The Upstart thing is just somewhat odd, because it's a Canonical project, and Ubuntu is also Canonical's. At any rate, you're right that it's not immediately lost. But trying to pin against even the long-term releases of Ubuntu seems hopeless. I've been working on upgrading a 12.04 deployment to 14.04. There aren't any features that we're missing in the OS, so it's really only a concern from a security or support perspective. The shop I'm in was already using Ubuntu when I came on, but maybe the lesson here is to migrate to Debian, rather than bother upgrading to the newer Ubuntu release. (Migrating to CentOS would be somewhat more work.)
> The Upstart thing is just somewhat odd, because it's a Canonical project, and Ubuntu is also Canonical's.
That's why they pushed so hard for Debian to use Upstart. Once Debian switched to systemd instead, Canonical announced that they would too.
> The shop I'm in was already using Ubuntu when I came on, but maybe the lesson here is to migrate to Debian, rather than bother upgrading to the newer Ubuntu release.
I'd certainly recommend that myself. Unless you have a hard requirement for an "Enterprise" distribution (RHEL or SLES), I tend to advocate Debian stable rather than Ubuntu LTS, especially on a server.
Use CentOS7 with systemd. I have much less problems and annoyances with CentOS on my own servers. They are _small_ (large problems are always addressed fast) but their number is huge. I know solution for every problem I face on Ubuntu, because I started to use Linux in 1998, but they are already _fixed_ in CentOS. Working on Ubuntu I feel like I returned back in time for few years.
Unless you have particular needs, I'd say go with Upstart. You can learn how to write a service config file in half an hour, and in our experience (running a dozen Ubuntu 12.04 for three years), it's been very stable.
There's no way of answering that question without knowing your exact requirements.

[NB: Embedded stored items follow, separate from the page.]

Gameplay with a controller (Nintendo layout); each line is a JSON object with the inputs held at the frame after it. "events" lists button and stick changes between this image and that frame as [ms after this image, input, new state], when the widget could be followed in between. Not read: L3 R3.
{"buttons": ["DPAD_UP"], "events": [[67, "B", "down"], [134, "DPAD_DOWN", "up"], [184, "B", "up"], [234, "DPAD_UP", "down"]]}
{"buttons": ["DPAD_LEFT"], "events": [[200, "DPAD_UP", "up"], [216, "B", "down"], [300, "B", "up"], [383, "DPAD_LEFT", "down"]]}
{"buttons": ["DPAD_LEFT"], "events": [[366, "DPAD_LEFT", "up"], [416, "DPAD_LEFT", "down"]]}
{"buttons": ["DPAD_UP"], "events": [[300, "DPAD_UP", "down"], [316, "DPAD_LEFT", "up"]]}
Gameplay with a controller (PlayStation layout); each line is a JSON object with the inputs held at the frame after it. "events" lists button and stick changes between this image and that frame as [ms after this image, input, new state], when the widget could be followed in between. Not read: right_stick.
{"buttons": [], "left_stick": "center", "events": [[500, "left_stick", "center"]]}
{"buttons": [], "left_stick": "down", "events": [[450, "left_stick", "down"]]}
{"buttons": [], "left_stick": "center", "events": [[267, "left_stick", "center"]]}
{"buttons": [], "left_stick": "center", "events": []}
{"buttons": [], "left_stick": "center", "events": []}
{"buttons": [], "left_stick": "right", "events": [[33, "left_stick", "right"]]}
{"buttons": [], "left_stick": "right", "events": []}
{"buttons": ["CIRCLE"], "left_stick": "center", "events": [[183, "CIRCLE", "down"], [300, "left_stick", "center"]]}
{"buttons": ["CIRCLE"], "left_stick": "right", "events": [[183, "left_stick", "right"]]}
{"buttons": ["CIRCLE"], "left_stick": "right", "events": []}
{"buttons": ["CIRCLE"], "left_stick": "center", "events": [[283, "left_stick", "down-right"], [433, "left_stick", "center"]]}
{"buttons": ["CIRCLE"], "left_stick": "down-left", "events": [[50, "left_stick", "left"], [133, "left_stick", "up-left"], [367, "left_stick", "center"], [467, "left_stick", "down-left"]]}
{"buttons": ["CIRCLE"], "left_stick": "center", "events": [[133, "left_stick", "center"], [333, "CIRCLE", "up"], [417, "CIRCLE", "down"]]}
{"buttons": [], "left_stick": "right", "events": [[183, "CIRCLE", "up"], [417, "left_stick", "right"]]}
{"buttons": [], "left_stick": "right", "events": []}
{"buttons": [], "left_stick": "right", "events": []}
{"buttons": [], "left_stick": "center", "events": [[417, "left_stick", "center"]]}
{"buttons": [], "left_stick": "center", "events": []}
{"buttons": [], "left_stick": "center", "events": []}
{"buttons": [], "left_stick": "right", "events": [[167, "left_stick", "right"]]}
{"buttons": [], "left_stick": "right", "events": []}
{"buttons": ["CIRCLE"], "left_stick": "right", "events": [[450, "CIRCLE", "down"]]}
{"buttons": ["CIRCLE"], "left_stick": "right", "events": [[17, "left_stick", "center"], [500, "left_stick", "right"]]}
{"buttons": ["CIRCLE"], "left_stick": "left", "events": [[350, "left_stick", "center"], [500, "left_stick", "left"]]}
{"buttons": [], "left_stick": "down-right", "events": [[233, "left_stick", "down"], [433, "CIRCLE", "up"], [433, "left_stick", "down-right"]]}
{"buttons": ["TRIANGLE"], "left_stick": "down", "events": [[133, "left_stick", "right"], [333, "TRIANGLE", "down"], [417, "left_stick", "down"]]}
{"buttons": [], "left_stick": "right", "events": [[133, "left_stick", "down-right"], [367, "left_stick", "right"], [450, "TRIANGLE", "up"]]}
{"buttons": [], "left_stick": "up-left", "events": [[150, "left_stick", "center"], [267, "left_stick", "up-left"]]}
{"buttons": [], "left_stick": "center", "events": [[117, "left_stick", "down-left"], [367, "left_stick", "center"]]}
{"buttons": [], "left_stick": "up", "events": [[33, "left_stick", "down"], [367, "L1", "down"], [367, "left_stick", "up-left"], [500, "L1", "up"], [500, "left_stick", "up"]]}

However, if you want to preserve the extreme flexibility of the daemontools approach, but with a workflow that is systemd-like (even converting systemd unit files to native service bundles), check out the nosh project: http://homepage.ntlworld.com/jonathan.deboynepollard/Softwar...
Runit is great for wrapping software that runs well in the foreground, but maybe doesn't handle being a daemon very well. This often goes for software written at / by a particular company, and software not written with large-scale use in mind. For system-level services, I usually stick with whatever the system I'm on does.
The vagaries of the OS wars make something like Runit tempting.